*** Block opens ***

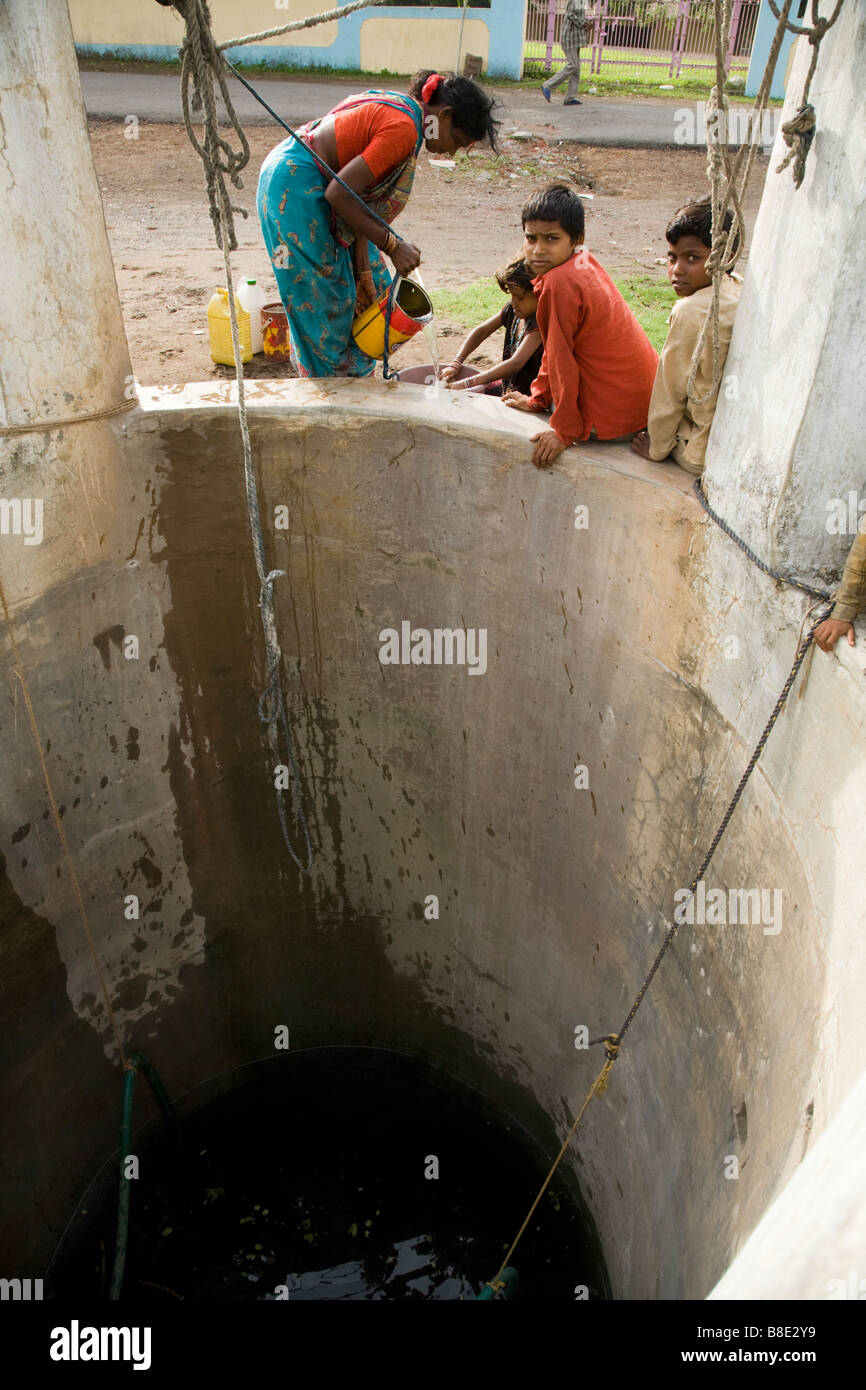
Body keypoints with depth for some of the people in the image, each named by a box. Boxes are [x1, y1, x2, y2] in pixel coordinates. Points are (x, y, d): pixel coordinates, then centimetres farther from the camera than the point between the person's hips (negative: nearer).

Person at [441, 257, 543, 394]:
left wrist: (468, 383, -37)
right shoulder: (511, 310, 3)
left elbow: (515, 364, -33)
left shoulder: (537, 325, -23)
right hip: (508, 388, 8)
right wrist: (455, 364, -6)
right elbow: (481, 331, 9)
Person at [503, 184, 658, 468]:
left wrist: (565, 431, -12)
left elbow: (561, 358, -18)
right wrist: (538, 398, 19)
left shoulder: (558, 284, -22)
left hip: (617, 417, -9)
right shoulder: (584, 261, 7)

*** Block closes ***

* **ACTIVITY**
Add 125 to every number in the keypoint answers above, meaning both pixel coordinates and the depth value of each point, and write out all the lines again with every other part kept unchanged. Leave the pictures out.

* **YOUR RESPONSE**
Body keypoints with depth for some of the people in the image, each named by a box. Boxes are [x1, y1, x2, y2] in pixel coordinates. Points are (x, y, d): pixel coordinates, then centimetres farther from the camera than the point between the person's hips (negative: nearer).

Person at [441, 257, 543, 394]:
left wrist: (593, 508, 88)
right shoulder: (636, 435, 128)
left elbow: (640, 489, 92)
left shoulder: (662, 450, 102)
right hip: (633, 513, 133)
right wrist: (580, 489, 119)
right elbow: (606, 456, 134)
Person at [503, 184, 658, 468]:
left wrist: (690, 556, 113)
left elbow: (686, 483, 107)
right wrist: (663, 523, 144)
left shoulder: (683, 409, 103)
left hip: (742, 542, 116)
right shoulder: (709, 386, 132)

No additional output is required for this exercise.